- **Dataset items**
++++++

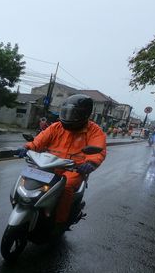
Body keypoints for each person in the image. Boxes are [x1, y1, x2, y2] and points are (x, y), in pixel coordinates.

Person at [18, 94, 107, 234]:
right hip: (48, 165)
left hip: (74, 169)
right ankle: (24, 204)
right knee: (28, 176)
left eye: (74, 113)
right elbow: (38, 141)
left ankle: (60, 222)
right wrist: (27, 147)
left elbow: (98, 150)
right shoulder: (56, 127)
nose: (69, 117)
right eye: (66, 112)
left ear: (85, 114)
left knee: (66, 187)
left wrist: (90, 163)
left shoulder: (94, 131)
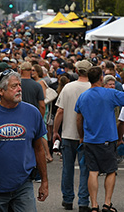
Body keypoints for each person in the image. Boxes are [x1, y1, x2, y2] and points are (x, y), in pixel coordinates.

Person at [0, 70, 48, 212]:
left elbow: (38, 149)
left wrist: (44, 181)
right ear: (0, 91)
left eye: (19, 85)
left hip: (23, 185)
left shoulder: (32, 113)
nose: (19, 89)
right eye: (14, 86)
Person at [75, 66, 124, 212]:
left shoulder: (83, 96)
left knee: (93, 171)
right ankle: (107, 203)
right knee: (110, 171)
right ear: (101, 78)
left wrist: (81, 136)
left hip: (90, 139)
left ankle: (94, 205)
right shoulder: (109, 93)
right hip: (107, 138)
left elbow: (78, 119)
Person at [53, 60, 92, 212]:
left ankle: (67, 199)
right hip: (87, 135)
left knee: (67, 168)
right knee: (85, 169)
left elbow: (60, 111)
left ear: (76, 70)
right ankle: (83, 202)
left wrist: (55, 131)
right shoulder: (92, 87)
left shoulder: (68, 87)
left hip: (68, 133)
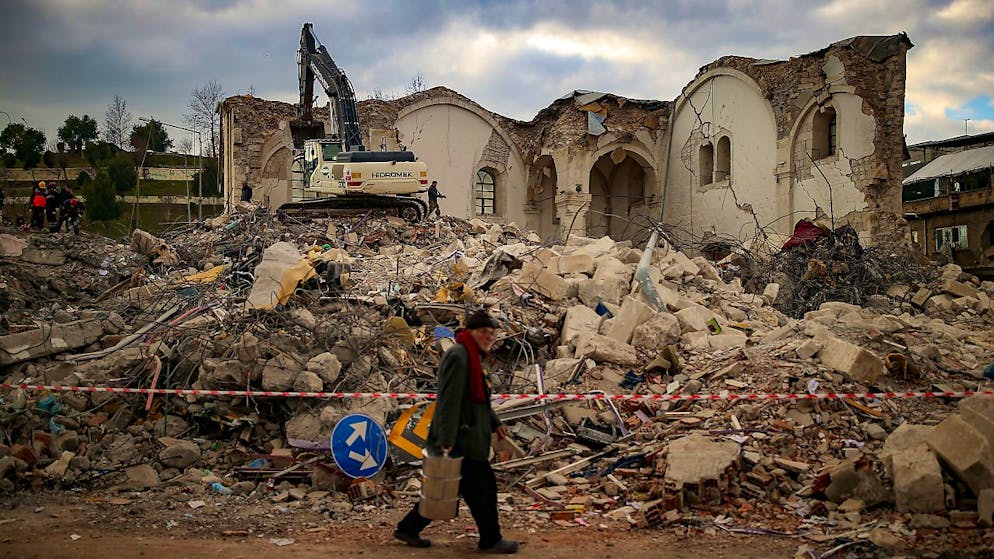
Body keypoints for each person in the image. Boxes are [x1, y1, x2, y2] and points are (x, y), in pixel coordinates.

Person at [395, 310, 519, 554]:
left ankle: (408, 528)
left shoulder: (472, 358)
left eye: (491, 334)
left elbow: (479, 399)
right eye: (483, 332)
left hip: (468, 437)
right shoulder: (458, 356)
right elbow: (450, 401)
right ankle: (490, 540)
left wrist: (495, 422)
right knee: (482, 490)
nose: (488, 337)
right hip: (461, 439)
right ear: (470, 332)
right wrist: (447, 440)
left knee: (447, 489)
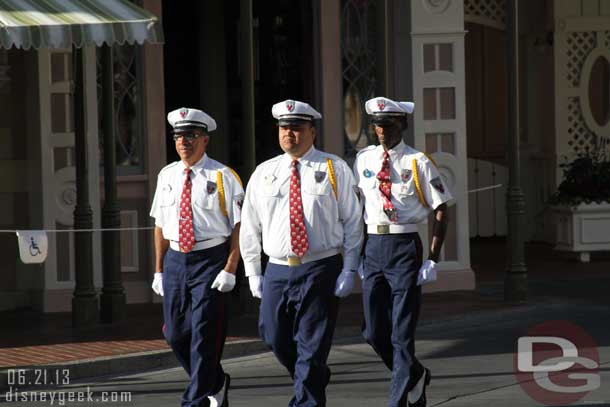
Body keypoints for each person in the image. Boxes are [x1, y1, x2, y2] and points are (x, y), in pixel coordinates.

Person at [239, 99, 363, 407]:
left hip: (320, 267)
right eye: (283, 128)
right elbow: (250, 226)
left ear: (312, 132)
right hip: (278, 269)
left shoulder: (334, 168)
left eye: (296, 128)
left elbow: (352, 220)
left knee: (312, 343)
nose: (288, 134)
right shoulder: (264, 172)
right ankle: (313, 374)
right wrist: (253, 271)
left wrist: (349, 268)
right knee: (272, 335)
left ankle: (307, 395)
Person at [353, 97, 453, 407]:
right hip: (372, 246)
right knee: (372, 331)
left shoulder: (417, 162)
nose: (381, 130)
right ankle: (416, 373)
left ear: (403, 125)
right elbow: (356, 208)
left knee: (401, 333)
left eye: (388, 124)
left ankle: (398, 400)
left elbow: (441, 208)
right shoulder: (363, 160)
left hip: (404, 247)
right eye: (377, 124)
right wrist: (354, 253)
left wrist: (433, 258)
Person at [150, 107, 244, 407]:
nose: (183, 142)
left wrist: (230, 267)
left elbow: (240, 226)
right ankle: (215, 382)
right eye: (178, 136)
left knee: (204, 333)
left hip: (210, 258)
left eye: (190, 135)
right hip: (177, 259)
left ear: (205, 140)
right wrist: (159, 270)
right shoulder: (167, 174)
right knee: (175, 334)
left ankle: (194, 400)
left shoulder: (223, 176)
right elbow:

++++++

- **Task to carry out**
Set out, exactly as written, the lines from the line with "left hip: (210, 258)" to the last line of the records, inclusive, and only those lines.

- **Result for this exercise**
left hip: (210, 258)
left eye: (190, 135)
right hip: (177, 259)
left ear: (205, 140)
right wrist: (159, 270)
right shoulder: (167, 174)
right knee: (175, 334)
left ankle: (194, 400)
left shoulder: (223, 176)
right elbow:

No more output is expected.